No Brasil o consumo do crack já é o maior problema de saúde pública do país, com mais de 1% da população considerado dependente, segundo o Dep.Federal Osmar Terra PMDB/RS, autor do PL 7663/2010 que prevê a internação involuntária de usuário ou dependente de drogas.
Uma das críticas à proposta é de que ela poderia iniciar um processo de limpeza social nas ruas, retirando os usuários de crack que se juntam nas cracolândias.
Sobre o tema, entrevistamos a Deputada Federal PT/DF Érika Kokay, membro da Comissão de Direitos Humanos, que gentilmente nos atendeu através de sua assessoria.
COMPANHEIROS DO VERDE - Dep. Érica, como tem se desenvolvido a questão da internação involuntária dentro da Câmara Federal?
ÉRIKA KOKAY - A legislação atual já prevê a internação compulsória (mediante decisão judicial), assim como a internação involuntária, que parte de uma decisão da família e da avaliação de uma junta médica, e a internação voluntária. Mas na legislação atual, a internação compulsória é encarada como o último recurso, só utilizada depois de uma série de avaliações, e dentro de uma lógica garantista, que visa proteger os direitos e a autonomia da pessoa.
CV - O distrito Federal tem estrutura para atender tantas internações num período longo de tratamento?
EK - Definitivamente não. A rede do Distrito Federal não tem capacidade nem mesmo para atender as pessoas que buscam a internação de forma voluntária. Segundo os dados mais recentes do Ministério da Saúde, de 2012, a rede de atenção psicossocial do DF é a mais precária do país, com uma média de 0,25 CAPS para cada 100 mil habitantes. Para se ter uma ideia, isso representa pouco mais de um terço da média nacional, que é de 0,72 CAPS para 100 mil habitantes. Hoje, a melhor experiência que eu conheço no Distrito Federal de combate à drogadição é o Projeto Giração, patrocinado pela Petrobrás, e que funciona numa base oposta à da internação compulsória. Nesse projeto, busca-se que a pessoa crie vínculos, relações de confiança, que a ajudem a querer largar a dependência de forma autônoma. Já na internação compulsória, a pessoa é novamente assujeitada: ela é tratada como um ser sem autonomia para decidir, para tomar conta de si própria.

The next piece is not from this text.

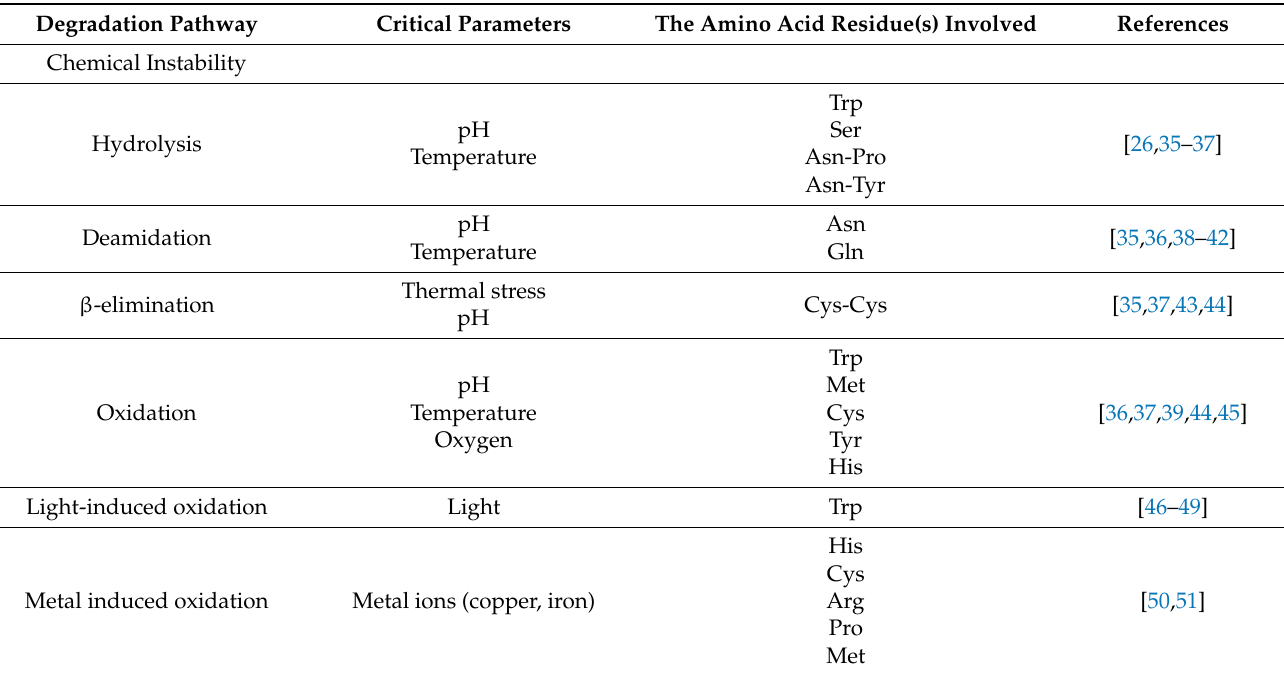
Table 3. Degradation pathways of peptide in aqueous solution, critical parameters, and amino acid residue(s)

CV - Qual a sua opinião acerca da polêmica em torno da suposta "limpeza social das ruas" em vésperas de grandes eventos, com as medidas propostas pelo Projeto de Lei 7663/2010?
EK -Esse projeto, que inclusive foi retirado da pauta de hoje, está baseado numa lógica de recrudescimento da punição, além de ir no sentido de borrar as fronteiras entre os usuários e os traficantes, facilitando inclusive a criminalização dos primeiros. O PL dispõe, inclusive, que qualquer servidor público terá capacidade para realizar a internação compulsória. Além de impraticável e absurdo, essa medida tem como finalidade realizar uma verdadeira limpeza étnico-social nas ruas das cidades, como se a sociedade preferisse não ver algo que ela própria ajudou a criar. A drogadição, na minha opinião, tem raízes profundas no modo de ser da nossa sociedade. Não se trata de um fenômeno isolado ou passageiro. Essa forma de lidar com a drogadição, recrudescendo as medidas punitivas, está falhando. A população carcerária brasileira é uma das que mais cresce no mundo, e caminha para se tornar a terceira maior do mundo até 2016. Desses, 26% foram encarcerados por envolvimento com drogas. E não há nenhum dado atestando a diminuição do consumo. Na outra mão, uma política bem sucedida é a de combate ao tabagismo, que não lida com a repressão.